[DATA FOR ANALYSIS]
§ §

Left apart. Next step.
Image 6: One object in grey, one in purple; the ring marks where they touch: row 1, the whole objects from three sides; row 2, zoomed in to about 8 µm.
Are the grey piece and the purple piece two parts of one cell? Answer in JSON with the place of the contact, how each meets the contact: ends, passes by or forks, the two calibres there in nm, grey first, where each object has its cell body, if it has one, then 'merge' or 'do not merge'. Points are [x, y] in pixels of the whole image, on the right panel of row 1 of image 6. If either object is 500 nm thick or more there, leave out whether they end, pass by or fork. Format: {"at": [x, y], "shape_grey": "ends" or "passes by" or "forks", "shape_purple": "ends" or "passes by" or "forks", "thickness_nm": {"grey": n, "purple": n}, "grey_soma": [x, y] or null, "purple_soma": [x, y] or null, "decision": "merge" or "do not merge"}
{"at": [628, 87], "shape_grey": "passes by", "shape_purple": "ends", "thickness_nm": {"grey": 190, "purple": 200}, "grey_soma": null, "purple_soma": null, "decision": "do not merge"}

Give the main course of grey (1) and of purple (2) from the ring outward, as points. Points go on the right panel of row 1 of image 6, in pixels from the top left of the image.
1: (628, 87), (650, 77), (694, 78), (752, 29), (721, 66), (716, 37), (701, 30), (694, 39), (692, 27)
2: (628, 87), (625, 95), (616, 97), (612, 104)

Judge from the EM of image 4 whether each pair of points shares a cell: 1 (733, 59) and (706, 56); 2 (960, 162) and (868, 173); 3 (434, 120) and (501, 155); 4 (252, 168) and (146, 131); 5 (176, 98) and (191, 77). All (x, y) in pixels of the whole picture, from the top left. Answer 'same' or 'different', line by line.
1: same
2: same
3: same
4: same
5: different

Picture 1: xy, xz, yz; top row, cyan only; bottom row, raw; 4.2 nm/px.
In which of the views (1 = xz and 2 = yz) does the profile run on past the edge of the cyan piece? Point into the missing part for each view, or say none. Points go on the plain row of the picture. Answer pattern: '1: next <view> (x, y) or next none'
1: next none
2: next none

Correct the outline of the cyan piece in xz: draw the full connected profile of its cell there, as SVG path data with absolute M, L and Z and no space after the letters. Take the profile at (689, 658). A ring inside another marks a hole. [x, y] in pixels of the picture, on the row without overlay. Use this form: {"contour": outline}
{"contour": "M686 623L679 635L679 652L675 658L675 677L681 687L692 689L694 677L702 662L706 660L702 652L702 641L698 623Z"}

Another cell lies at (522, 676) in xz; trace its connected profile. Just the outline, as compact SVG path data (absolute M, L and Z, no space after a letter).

§ §

[TASK TO CARRY OUT]
For this exercise, set down the entire listing above exactly as given.

[ANSWER FOR THE TASK]
Left apart. Next step.
Image 6: One object in grey, one in purple; the ring marks where they touch: row 1, the whole objects from three sides; row 2, zoomed in to about 8 µm.
Are the grey piece and the purple piece two parts of one cell? Answer in JSON with the place of the contact, how each meets the contact: ends, passes by or forks, the two calibres there in nm, grey first, where each object has its cell body, if it has one, then 'merge' or 'do not merge'. Points are [x, y] in pixels of the whole image, on the right panel of row 1 of image 6. If either object is 500 nm thick or more there, leave out whether they end, pass by or fork. Format: {"at": [x, y], "shape_grey": "ends" or "passes by" or "forks", "shape_purple": "ends" or "passes by" or "forks", "thickness_nm": {"grey": n, "purple": n}, "grey_soma": [x, y] or null, "purple_soma": [x, y] or null, "decision": "merge" or "do not merge"}
{"at": [628, 87], "shape_grey": "passes by", "shape_purple": "ends", "thickness_nm": {"grey": 190, "purple": 200}, "grey_soma": null, "purple_soma": null, "decision": "do not merge"}

Give the main course of grey (1) and of purple (2) from the ring outward, as points. Points go on the right panel of row 1 of image 6, in pixels from the top left of the image.
1: (628, 87), (650, 77), (694, 78), (752, 29), (721, 66), (716, 37), (701, 30), (694, 39), (692, 27)
2: (628, 87), (625, 95), (616, 97), (612, 104)

Judge from the EM of image 4 whether each pair of points shares a cell: 1 (733, 59) and (706, 56); 2 (960, 162) and (868, 173); 3 (434, 120) and (501, 155); 4 (252, 168) and (146, 131); 5 (176, 98) and (191, 77). All (x, y) in pixels of the whole picture, from the top left. Answer 'same' or 'different', line by line.
1: same
2: same
3: same
4: same
5: different

Picture 1: xy, xz, yz; top row, cyan only; bottom row, raw; 4.2 nm/px.
In which of the views (1 = xz and 2 = yz) does the profile run on past the edge of the cyan piece? Point into the missing part for each view, or say none. Points go on the plain row of the picture. Answer pattern: '1: next <view> (x, y) or next none'
1: next none
2: next none

Correct the outline of the cyan piece in xz: draw the full connected profile of its cell there, as SVG path data with absolute M, L and Z and no space after the letters. Take the profile at (689, 658). A ring inside another marks a hole. [x, y] in pixels of the picture, on the row without overlay. Use this form: {"contour": outline}
{"contour": "M686 623L679 635L679 652L675 658L675 677L681 687L692 689L694 677L702 662L706 660L702 652L702 641L698 623Z"}

Another cell lies at (522, 676) in xz; trace its connected profile. Just the outline, as compact SVG path data (absolute M, L and Z, no space after a letter).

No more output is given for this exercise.